== Work instructions ==
Using the entries below, output exactly the line containing "left eye: (52, 21)" and all lines that follow it to the end.
::: Records for this task :::
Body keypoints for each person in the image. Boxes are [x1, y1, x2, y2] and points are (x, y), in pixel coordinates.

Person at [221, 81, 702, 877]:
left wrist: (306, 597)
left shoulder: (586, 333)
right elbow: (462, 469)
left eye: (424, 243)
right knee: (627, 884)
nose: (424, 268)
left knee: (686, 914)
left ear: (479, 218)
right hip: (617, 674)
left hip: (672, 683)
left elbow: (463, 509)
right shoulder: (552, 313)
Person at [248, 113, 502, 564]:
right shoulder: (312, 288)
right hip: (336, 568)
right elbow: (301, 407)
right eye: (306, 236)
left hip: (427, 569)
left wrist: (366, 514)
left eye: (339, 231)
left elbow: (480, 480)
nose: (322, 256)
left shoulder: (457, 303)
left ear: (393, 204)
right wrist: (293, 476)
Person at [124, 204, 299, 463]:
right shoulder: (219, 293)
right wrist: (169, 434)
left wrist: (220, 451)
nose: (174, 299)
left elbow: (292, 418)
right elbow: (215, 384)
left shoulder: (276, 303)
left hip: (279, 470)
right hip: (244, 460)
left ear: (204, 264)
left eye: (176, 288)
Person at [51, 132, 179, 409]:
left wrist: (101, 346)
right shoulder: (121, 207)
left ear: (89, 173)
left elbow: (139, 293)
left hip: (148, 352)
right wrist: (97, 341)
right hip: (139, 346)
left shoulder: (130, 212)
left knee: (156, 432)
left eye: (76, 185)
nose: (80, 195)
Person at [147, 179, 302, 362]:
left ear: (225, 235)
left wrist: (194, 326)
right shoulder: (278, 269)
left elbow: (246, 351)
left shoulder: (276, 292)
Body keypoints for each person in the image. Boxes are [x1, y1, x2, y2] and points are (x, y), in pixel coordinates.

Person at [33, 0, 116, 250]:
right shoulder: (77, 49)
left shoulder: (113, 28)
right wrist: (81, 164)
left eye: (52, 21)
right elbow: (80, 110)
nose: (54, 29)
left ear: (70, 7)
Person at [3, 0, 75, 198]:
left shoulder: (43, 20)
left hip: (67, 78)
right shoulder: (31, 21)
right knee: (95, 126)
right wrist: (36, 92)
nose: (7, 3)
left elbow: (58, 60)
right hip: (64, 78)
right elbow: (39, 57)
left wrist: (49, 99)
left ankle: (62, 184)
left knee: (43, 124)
:::
== Answer to the exercise ==
left eye: (52, 21)
right elbow: (80, 110)
nose: (54, 29)
left ear: (70, 7)
Person at [3, 0, 75, 198]:
left shoulder: (43, 20)
left hip: (67, 78)
right shoulder: (31, 21)
right knee: (95, 126)
right wrist: (36, 92)
nose: (7, 3)
left elbow: (58, 60)
right hip: (64, 78)
right elbow: (39, 57)
left wrist: (49, 99)
left ankle: (62, 184)
left knee: (43, 124)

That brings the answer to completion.